На другой фотографии тяжелые волны тумана накатывали на город на холме.
— Майнор Уайт, — подсказала Натали. — Отец был знаком с ним где-то в начале пятидесятых.
Тут же висели фотографии Имоджин Каннингам, Себастьяна Милито, Джорджа Тайса, Андре Кертеша и Роберта Франка. Картина Франка заставила Сола остановиться. Человек в темном костюме и с тростью стоял на крыльце старинного дома или отеля. Лестничный пролет, ведущий на второй этаж, скрывал его лицо.

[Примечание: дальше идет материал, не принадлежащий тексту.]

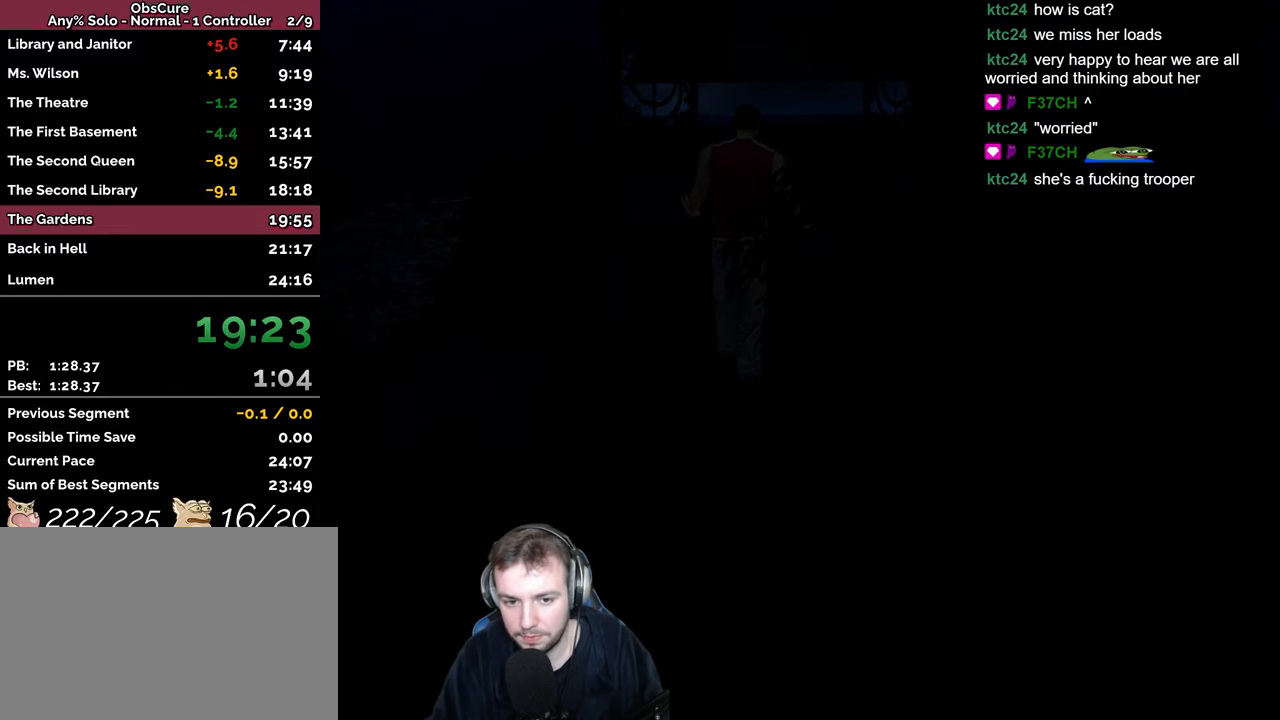
{"keys": ["s", "space"], "events": []}
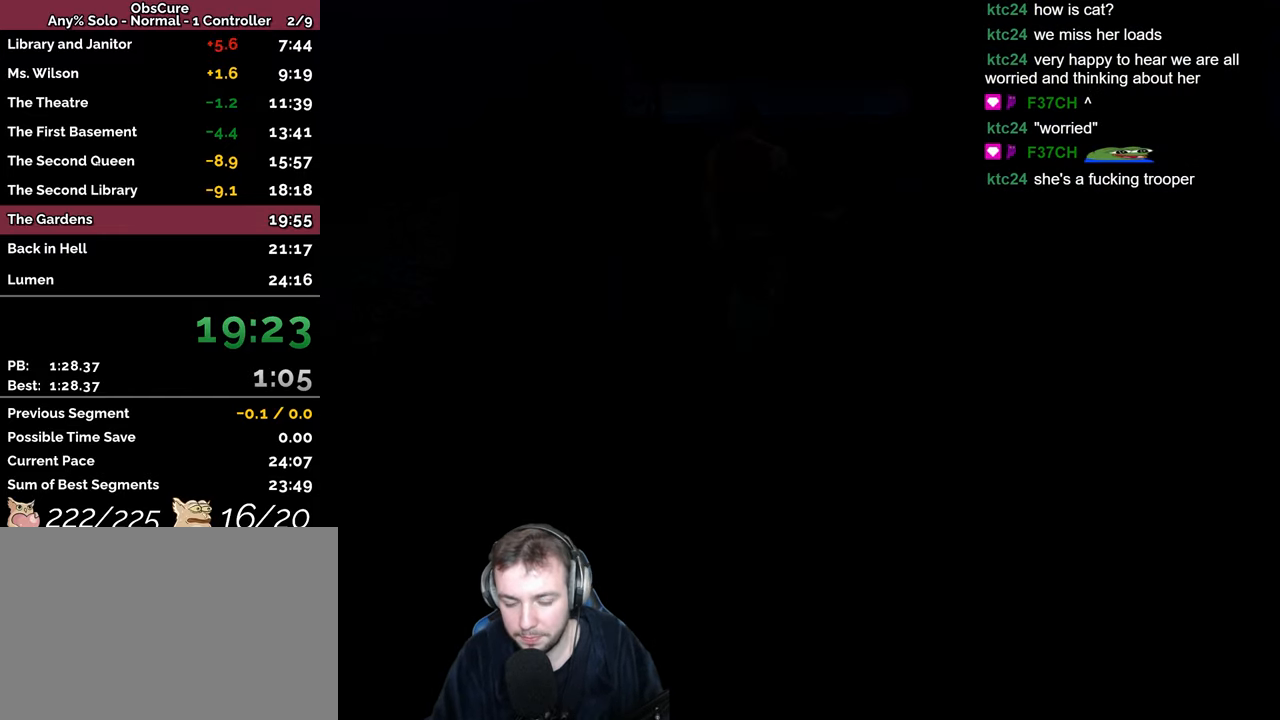
{"keys": ["s", "space"], "events": []}
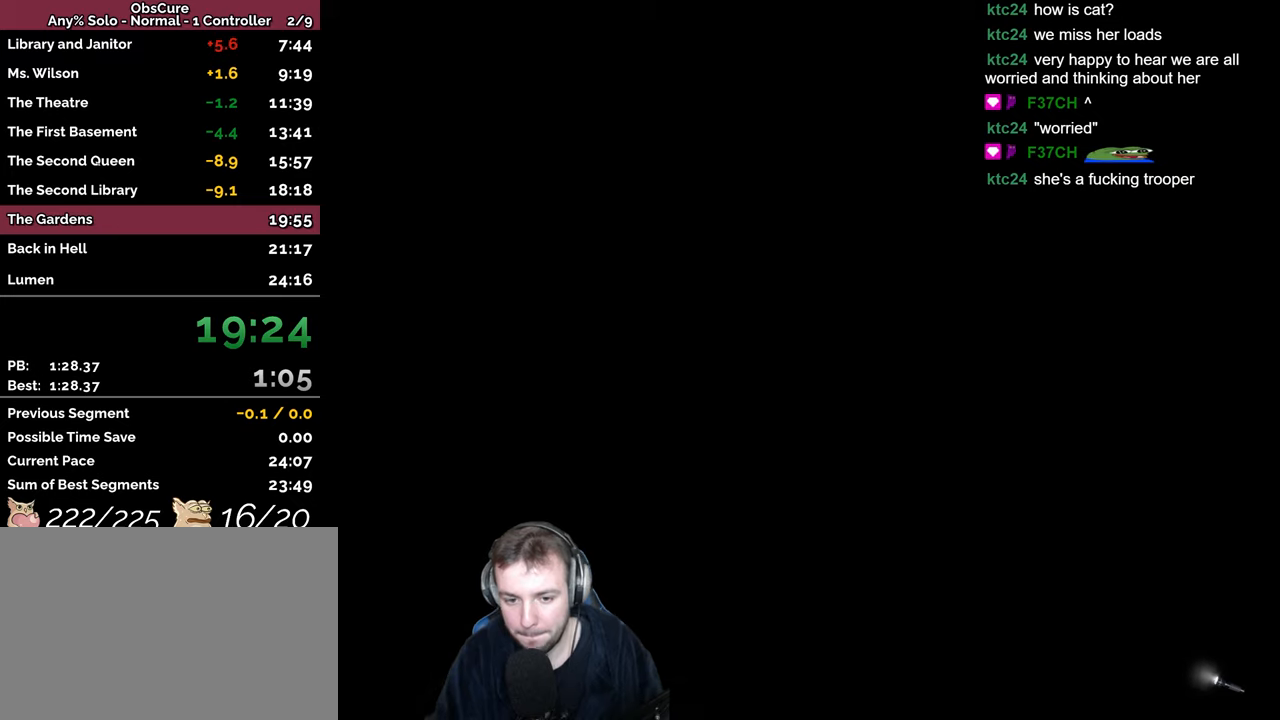
{"keys": ["d", "s", "space"], "events": [[83, "d", "down"]]}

Солу захотелось сделать два шага влево и посмотреть на это лицо.
— Жаль, что я не знаю имен, — сказал он. — Они, наверно, известные фотографы?
— Некоторые из них — да, — ответила Натали. — Эти литографии теперь, наверно, стоят в сто раз дороже, чем тогда, когда отец покупал их, но он их ни за что не продаст. — Она замолкла.
Сол взял в руки снимок — негритянская семья на пикнике. У женщины была теплая улыбка и короткие черные волосы, завитые в стиле начала шестидесятых.
— Ваша мать?
— Да, — кивнула Натали. — Она погибла в глупой катастрофе в июне шестьдесят восьмого. Два дня спустя убили Роберта Кеннеди. Мне тогда было девять лет.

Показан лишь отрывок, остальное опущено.